Donald Trump was a fierce critic of the 2015 Iran nuclear deal negotiated under Barack Obama. Because of it, he said in 2018, “In just a short period of time, the world’s leading state sponsor of terror will be on the cusp of acquiring the world’s most dangerous weapons.”
He pulled the plug, and what a difference it made. Last Thursday, a group of 40 nuclear arms experts issued a statement estimating that today, Tehran would need only a week or two to produce enough weapons-grade uranium to make a bomb. Under the agreement, it would have taken a year.
That’s because the Joint Comprehensive Plan of Action required the Tehran regime to scrap 13,000 centrifuges, strictly limit enrichment, ship out 97% of its spent nuclear fuel and more. It stipulated that “under no circumstances will Iran ever seek, develop or acquire any nuclear weapons.”
Obama’s critics had predicted Iran would not fulfill its obligations — but the International Atomic Energy Agency repeatedly certified that Iran had done what the deal required. Even as he was renouncing the agreement, Trump was unable to identify any violations. His own administration had certified Iran’s compliance.
After the U.S. reneged on its commitment, though, Iran proceeded to do likewise. Since Trump’s withdrawal, it has boosted its uranium enrichment, denied international inspectors access to surveillance videos and installed advanced centrifuges, all in violation of the accord.
This was not what Trump promised. He assured Americans that “we will be working with our allies to find a real, comprehensive and lasting solution to the Iranian nuclear threat” and that Iran would soon capitulate under the pain of new sanctions. It should surprise no one to find that he was talking nonsense.
Those allies strenuously objected to his withdrawal. In a joint statement, the governments of Germany, France and Britain, all parties to the deal, expressed “regret and concern” and declared, “We emphasize our continuing commitment to the JCPOA.” Nor did the sanctions force Iran to come crawling back, begging for mercy.
Opponents of the deal said that because various provisions only lasted for 10 or 15 years, Iran would eventually be able to acquire the bomb. But Trump only speeded up the process. His policy was the equivalent of a cancer patient rejecting a proven treatment because the cancer might someday recur.
Another criticism of the accord was that it didn’t keep Iran from supporting terrorist groups or testing new missiles. But that’s like our cancer patient spurning cancer treatment because it wouldn’t cure his arthritis or his migraines. Solving one problem is not as good as solving multiple problems, but it beats solving none.
Trump didn’t just adopt a policy that was bound to fail. He also hindered any correction by his successor. In the first place, Trump’s decision served to discourage Iran from ever forging any deal with Washington. Why agree to terms with one president if the next one might very well tear them up?

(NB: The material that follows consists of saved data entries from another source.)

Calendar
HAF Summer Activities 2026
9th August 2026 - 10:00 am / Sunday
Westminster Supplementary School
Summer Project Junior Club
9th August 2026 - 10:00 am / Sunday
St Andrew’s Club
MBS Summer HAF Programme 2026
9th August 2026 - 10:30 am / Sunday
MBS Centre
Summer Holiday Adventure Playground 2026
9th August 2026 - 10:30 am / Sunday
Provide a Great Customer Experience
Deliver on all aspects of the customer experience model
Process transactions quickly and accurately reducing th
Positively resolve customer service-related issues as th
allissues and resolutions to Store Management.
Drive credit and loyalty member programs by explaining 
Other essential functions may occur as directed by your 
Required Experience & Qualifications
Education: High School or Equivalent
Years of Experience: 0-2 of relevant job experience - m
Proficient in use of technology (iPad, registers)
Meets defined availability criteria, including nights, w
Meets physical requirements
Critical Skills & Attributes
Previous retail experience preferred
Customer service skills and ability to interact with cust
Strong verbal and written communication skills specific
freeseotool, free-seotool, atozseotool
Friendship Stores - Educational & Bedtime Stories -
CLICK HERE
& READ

Trump also devised another way to prevent a revival of the accord. A year after he withdrew, his administration elected to list Iran’s Revolutionary Guard Corps, a part of the Iranian military, as a foreign terrorist organization — which triggers particular sanctions, and which was previously reserved for nongovernmental groups.

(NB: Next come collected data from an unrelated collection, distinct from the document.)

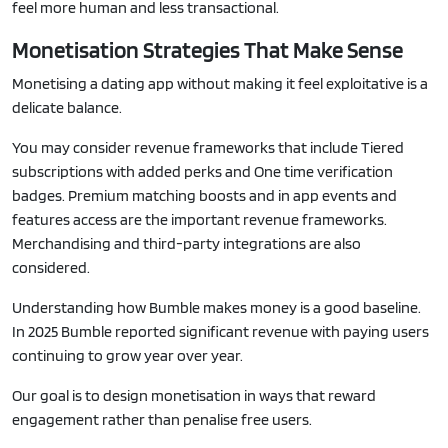
feel more human and less transactional.
Monetisation Strategies That Make Sense
Monetising a dating app without making it feel exploitative is a
delicate balance.
You may consider revenue frameworks that include Tiered
subscriptions with added perks and One time verification
badges. Premium matching boosts and in app events and
features access are the important revenue frameworks.
Merchandising and third-party integrations are also
considered.
Understanding how Bumble makes money is a good baseline.
In 2025 Bumble reported significant revenue with paying users
continuing to grow year over year.
Our goal is to design monetisation in ways that reward
engagement rather than penalise free users.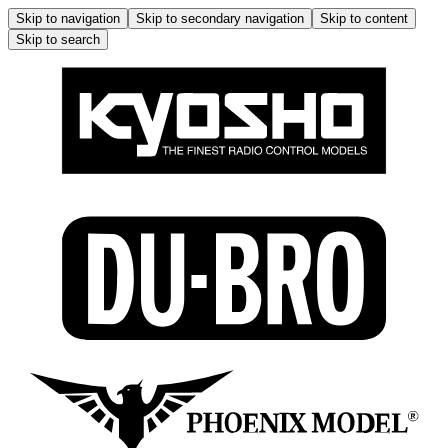
Skip to navigation
Skip to secondary navigation
Skip to content
Skip to search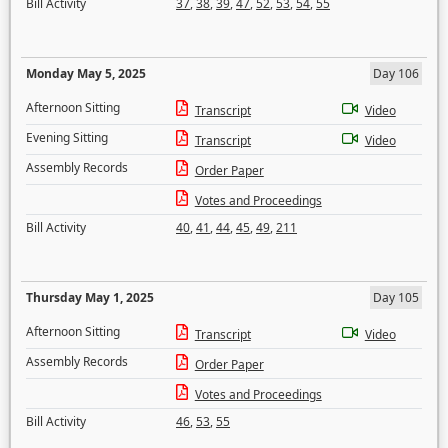
Bill Activity
37
,
38
,
39
,
47
,
52
,
53
,
54
,
55
Monday May 5, 2025
Day 106
Afternoon Sitting
Transcript
Video
Evening Sitting
Transcript
Video
Assembly Records
Order Paper
Votes and Proceedings
Bill Activity
40
,
41
,
44
,
45
,
49
,
211
Thursday May 1, 2025
Day 105
Afternoon Sitting
Transcript
Video
Assembly Records
Order Paper
Votes and Proceedings
Bill Activity
46
,
53
,
55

That’s now the chief obstacle to a new agreement, because Tehran insists that the designation be revoked. Otherwise, Iran will be under more sanctions than it was after Trump withdrew. The Biden administration is so far unwilling to revoke the designation. Apparently, it doesn’t want to give Republicans a chance to claim it’s soft on terrorism.
But George W. Bush, who was never accused of being soft on terrorism, didn’t register the IRGC as a terrorist group, because there was no compelling reason to do so.

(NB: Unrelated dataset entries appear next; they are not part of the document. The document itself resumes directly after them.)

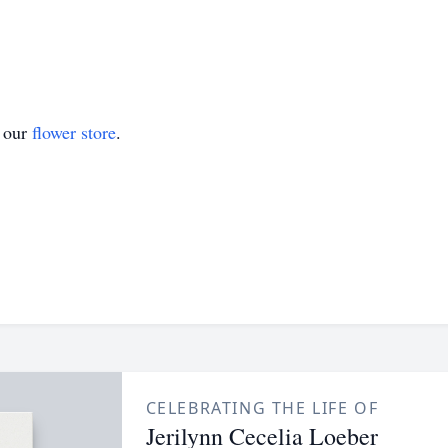
t our
flower store
.
CELEBRATING THE LIFE OF
Jerilynn Cecelia Loeber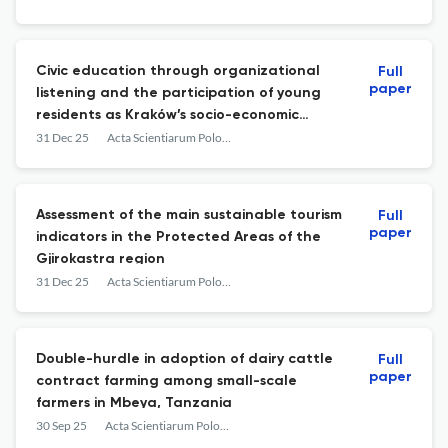
Civic education through organizational
Full
paper
listening and the participation of young
residents as Kraków’s socio-economic
capital
31 Dec 25
Acta Scientiarum Polonorum. Oeconomia
Assessment of the main sustainable tourism
Full
paper
indicators in the Protected Areas of the
Gjirokastra region
31 Dec 25
Acta Scientiarum Polonorum. Oeconomia
Double-hurdle in adoption of dairy cattle
Full
paper
contract farming among small-scale
farmers in Mbeya, Tanzania
30 Sep 25
Acta Scientiarum Polonorum. Oeconomia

As Trita Parsi, executive vice president of the Quincy Institute for Responsible Statecraft, told me: “Even if the IRGC is taken off the FTO list, it will remain a specially designated terror organization. It will still be considered a U.S.-designated terror organization.”
Biden shouldn’t let that dispute get in the way of reviving an agreement that blocked a longtime enemy from becoming a nuclear power. He may not want to be pilloried for agreeing to something that can be cynically misrepresented by his foes. But it beats being pilloried for letting Iran get the bomb.